TASKS TO PERFORM:
1: Translate this sentence from the Li'l Abner review into Spanish: "She aims instead to catch Abner on Sadie Hawkins Day, when Dogpatch gals get to chase and wed the men they tag."
2: Continue the Li'l Abner review from its last sentence.

TEXT SHOWN:
----

AISLE SAY Florida

LI'L ABNER

Book by Norman Panama & Melvin Frank
after Comic Characters by Al Capp
Music by Gene de Paul
Lyrics by Johnny Mercer
Original Choreography by Michael Kidd
Directed by Robert Ennis Turoff
Golden Apple Dinner Theatre
25 N. Pineapple Ave., Sarasota, 941-366-5454, 800-652-0920
Feb. 24 through April 4, 2010

Reviewed by Marie J. Kilker

 

Al Capp's characters and situations are comically classic:  Buxom blond Daisy Mae hankers after but has never quite pinned down big, muscular Abner in marriage.  Pappy Yokum's all for it but the Kickapoo Joy Juice that Mammy Yokum gives their son to keep him anything but "Li'l" also quenches desire. Earthquake McGoon has plenty of that for Daisy Mae. She aims instead to catch Abner on Sadie Hawkins Day, when Dogpatch gals get to chase and wed the men they tag. But just before it dawns, it's not "A Typical Day" when scientist Ramona Finsdale arrives from Washington D.C. to announce evacuation for an imminent  nuclear test. Neither town nor race will be spared, unless Dogpatch can prove it's not America's most unnecessary place. How will that happen when its backward hillbillies  take after the town's founder, the perpetual loser "Jubilation T. Cornpone"?  And even if the bombing's stopped, won't General Bullmoose get recipe and rights to make and market Joy Juice by fixing the race so that his stooge Appassionata Von Climax wins Abner?

----

SUPPLIED RECORDS:
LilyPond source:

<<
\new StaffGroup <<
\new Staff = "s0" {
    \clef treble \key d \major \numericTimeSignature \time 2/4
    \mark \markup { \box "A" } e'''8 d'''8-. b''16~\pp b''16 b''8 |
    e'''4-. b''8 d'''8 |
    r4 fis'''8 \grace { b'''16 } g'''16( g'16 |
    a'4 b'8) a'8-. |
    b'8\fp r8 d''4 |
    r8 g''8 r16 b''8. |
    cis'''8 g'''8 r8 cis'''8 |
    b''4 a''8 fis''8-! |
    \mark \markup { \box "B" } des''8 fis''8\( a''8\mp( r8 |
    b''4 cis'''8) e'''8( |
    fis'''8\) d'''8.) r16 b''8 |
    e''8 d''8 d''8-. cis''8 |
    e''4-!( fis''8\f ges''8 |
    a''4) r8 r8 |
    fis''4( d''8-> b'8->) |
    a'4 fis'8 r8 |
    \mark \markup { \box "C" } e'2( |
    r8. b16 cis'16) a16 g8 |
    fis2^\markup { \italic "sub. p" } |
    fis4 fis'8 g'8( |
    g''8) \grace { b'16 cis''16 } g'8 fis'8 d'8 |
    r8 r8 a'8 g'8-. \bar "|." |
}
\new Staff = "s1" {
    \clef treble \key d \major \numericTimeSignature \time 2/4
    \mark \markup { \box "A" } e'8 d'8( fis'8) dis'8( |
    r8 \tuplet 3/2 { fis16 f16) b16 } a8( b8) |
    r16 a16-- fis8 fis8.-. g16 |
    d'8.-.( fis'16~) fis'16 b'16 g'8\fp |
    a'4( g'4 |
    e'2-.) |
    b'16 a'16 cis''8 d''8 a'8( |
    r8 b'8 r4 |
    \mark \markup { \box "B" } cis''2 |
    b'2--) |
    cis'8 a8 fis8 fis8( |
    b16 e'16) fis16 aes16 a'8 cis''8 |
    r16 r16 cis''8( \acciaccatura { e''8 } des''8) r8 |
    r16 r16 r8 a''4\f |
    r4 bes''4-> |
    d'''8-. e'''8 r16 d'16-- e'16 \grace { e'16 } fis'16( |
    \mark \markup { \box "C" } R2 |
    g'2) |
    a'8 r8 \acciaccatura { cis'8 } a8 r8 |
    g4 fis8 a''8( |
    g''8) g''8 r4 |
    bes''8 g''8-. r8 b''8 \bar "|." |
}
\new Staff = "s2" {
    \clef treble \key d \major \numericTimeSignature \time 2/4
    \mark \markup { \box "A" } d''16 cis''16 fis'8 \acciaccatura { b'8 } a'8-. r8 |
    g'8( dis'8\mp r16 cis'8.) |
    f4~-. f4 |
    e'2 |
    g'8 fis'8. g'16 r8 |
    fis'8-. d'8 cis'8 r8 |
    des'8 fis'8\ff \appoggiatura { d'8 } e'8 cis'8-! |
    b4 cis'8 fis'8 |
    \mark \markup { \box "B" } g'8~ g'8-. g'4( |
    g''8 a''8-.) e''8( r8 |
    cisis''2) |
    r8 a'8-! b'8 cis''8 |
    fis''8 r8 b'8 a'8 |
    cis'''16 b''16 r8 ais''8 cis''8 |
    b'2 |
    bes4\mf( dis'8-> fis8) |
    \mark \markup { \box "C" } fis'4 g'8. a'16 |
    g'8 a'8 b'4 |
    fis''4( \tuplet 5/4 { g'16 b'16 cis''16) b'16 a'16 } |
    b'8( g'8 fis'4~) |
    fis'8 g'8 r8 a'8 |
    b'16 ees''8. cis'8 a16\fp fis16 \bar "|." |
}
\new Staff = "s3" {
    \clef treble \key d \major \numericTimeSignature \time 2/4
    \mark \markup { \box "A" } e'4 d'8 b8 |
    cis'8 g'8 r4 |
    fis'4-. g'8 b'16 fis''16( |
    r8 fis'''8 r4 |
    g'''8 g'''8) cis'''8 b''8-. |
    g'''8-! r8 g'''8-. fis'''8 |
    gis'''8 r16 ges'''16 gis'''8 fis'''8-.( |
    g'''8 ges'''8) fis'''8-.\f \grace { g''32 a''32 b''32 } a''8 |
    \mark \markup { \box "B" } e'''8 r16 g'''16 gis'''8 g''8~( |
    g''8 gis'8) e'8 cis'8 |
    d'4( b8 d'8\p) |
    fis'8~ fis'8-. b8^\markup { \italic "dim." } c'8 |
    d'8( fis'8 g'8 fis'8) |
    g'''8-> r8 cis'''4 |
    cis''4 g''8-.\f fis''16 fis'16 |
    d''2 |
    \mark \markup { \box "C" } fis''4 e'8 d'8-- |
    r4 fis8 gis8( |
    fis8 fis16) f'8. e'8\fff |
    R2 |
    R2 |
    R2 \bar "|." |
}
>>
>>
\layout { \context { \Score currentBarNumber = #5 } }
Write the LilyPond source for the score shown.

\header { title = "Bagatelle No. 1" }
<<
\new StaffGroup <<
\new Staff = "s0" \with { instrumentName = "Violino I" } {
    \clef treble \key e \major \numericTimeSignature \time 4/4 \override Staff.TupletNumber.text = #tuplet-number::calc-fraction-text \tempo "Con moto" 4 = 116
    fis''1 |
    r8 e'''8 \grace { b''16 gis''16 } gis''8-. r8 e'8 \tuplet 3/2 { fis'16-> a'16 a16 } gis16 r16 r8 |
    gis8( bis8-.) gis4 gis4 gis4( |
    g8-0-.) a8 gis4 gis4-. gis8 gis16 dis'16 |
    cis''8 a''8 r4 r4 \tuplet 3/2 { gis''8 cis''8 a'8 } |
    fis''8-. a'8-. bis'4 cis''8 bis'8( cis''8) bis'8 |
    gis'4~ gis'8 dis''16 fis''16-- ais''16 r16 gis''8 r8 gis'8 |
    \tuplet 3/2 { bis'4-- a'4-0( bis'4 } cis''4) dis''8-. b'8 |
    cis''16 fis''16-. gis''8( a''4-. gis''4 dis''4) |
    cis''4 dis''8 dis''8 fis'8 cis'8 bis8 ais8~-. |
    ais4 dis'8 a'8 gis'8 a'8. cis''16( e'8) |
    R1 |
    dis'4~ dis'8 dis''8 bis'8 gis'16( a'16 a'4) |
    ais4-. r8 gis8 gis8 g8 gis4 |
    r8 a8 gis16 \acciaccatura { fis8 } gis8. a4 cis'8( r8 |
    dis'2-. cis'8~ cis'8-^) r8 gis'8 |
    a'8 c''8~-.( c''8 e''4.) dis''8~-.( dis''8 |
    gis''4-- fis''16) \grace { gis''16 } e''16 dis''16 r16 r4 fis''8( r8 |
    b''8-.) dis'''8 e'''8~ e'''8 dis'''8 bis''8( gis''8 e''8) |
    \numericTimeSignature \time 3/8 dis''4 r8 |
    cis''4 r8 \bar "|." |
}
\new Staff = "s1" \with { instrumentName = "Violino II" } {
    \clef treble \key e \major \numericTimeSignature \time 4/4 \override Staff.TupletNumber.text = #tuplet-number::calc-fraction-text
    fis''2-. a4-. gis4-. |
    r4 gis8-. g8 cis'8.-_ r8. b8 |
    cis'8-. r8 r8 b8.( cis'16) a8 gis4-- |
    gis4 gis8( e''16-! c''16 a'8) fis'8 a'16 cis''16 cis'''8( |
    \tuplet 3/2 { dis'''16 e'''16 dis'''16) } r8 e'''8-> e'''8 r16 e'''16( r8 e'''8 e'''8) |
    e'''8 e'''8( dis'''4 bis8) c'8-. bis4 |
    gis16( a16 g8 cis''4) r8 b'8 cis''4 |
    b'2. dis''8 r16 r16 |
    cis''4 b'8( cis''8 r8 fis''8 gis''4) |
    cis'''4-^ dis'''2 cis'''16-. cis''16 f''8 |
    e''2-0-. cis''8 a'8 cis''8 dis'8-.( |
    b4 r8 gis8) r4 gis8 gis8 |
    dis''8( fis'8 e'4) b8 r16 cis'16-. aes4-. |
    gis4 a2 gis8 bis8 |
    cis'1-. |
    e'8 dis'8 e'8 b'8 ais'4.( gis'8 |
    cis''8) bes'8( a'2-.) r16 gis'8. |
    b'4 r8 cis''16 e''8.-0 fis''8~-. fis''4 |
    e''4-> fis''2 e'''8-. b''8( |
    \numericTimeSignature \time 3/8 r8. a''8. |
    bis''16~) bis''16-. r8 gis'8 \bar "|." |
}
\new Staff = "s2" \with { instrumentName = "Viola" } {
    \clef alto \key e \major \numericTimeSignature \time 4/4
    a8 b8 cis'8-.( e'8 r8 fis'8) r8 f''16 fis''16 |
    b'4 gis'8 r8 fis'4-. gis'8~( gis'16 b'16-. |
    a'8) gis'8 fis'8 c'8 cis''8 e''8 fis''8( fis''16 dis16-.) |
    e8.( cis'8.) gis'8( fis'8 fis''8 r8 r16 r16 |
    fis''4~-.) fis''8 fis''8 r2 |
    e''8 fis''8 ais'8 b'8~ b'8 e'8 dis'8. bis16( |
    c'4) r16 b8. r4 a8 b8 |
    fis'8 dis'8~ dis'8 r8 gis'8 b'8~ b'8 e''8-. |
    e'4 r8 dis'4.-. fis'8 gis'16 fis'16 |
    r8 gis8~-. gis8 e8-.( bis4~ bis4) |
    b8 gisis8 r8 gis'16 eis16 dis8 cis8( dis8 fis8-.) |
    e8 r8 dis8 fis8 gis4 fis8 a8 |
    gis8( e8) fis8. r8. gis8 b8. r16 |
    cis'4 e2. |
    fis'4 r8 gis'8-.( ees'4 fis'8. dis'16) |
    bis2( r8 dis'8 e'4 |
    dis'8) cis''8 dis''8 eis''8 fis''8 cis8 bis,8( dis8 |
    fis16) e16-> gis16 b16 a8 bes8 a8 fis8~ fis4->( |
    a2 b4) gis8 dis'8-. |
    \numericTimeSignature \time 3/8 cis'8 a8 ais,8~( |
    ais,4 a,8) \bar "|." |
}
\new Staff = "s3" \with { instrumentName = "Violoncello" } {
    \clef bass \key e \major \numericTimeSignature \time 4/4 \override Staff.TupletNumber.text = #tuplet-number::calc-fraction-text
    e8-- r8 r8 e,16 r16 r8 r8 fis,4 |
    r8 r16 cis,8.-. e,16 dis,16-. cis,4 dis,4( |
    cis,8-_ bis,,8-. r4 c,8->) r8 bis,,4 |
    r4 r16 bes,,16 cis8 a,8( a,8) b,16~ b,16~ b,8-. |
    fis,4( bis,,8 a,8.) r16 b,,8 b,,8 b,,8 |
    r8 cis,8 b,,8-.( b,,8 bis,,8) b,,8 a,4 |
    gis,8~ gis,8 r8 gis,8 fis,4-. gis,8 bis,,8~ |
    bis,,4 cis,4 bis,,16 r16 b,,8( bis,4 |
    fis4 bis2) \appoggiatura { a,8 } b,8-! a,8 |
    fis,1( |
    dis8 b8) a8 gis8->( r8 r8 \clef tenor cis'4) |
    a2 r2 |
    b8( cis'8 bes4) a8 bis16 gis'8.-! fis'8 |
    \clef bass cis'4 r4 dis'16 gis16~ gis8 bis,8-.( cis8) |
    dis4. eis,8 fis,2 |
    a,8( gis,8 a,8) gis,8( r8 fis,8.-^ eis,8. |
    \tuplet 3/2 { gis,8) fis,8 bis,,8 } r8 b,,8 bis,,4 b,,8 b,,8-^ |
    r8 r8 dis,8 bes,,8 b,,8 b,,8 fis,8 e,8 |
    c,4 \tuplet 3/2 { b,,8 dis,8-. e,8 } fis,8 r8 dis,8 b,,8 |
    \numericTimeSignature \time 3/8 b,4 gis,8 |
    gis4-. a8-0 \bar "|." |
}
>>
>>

----

ANSWERS TO THE TASKS:
1: En cambio, ella se propone atrapar a Abner el Día de Sadie Hawkins, cuando las muchachas de Dogpatch pueden perseguir a los hombres que alcanzan y casarse con ellos.

2:
 

Though dated and mostly silly, Li'l Abner has some rousing songs, with clever anytime lyrics typical of Johnny Mercer. "The Country's In the Very Best of Hands" satirizes politics today as effectively as it did in 1950.  Dewayne Barrett's "Sadie Hawkins Day Ballet" and "Matrimonial Stomp" choreography nicely fits the show as well as the limits of the dancers.  Highlighting  the production are Michael Newton-Brown's cartoonish set and the primary-colored costumes Dee Richards designed  following  Capp's drawings.

 

Director Robert Ennis Turoff obviously put a lot of thought into having  his cast look its part and act so as to live up to the subtitle,  Rip Roarin' Musical.   He contributes further a seriously hardboiled General Bulmoose, matching the greediness  (for government compensation money) shown by Joe Hunter's Mayor Dawgmeat and Brian Nichols' Senator Phogbound.   Easily the star both acting and singing, Heather Kopp as Daisy Mae goes from funny, claiming  "I'm Past My Prime", to romantic wishing for "Love in a Home."  With looks and a voice much like a young Howard Keel's, Matthew C. Scott as Abner is tall of stature but short on charisma.  That makes more of a rival out of lively Ryan Kimball Fitts' McGoon. Perhaps their origins are responsible for the show's  comic caricatures being the most fun: Michael Bajjaly, goofy and all-out-ostentatious as Marryin' Sam;  rambunctious Ellie Pattison as pipe smokin' Mammy Yokum alongside  peppy though bent over Pappy played by plucky Bob Trisolini. After a stiff start, Roberta MacDonald warms up later just as does her Dr. Finsdale.  Sevasty Antoniades and Kathryn Ohrenstein do sexy turns respectively as Appassionata and Stupefyin' Jones. Eric Gregory as Available Jones, Craig Weiskerger as Evil Eye Fleagle, and Charlie Nelson as Moonbeam McSwine  illustrate their characters' names.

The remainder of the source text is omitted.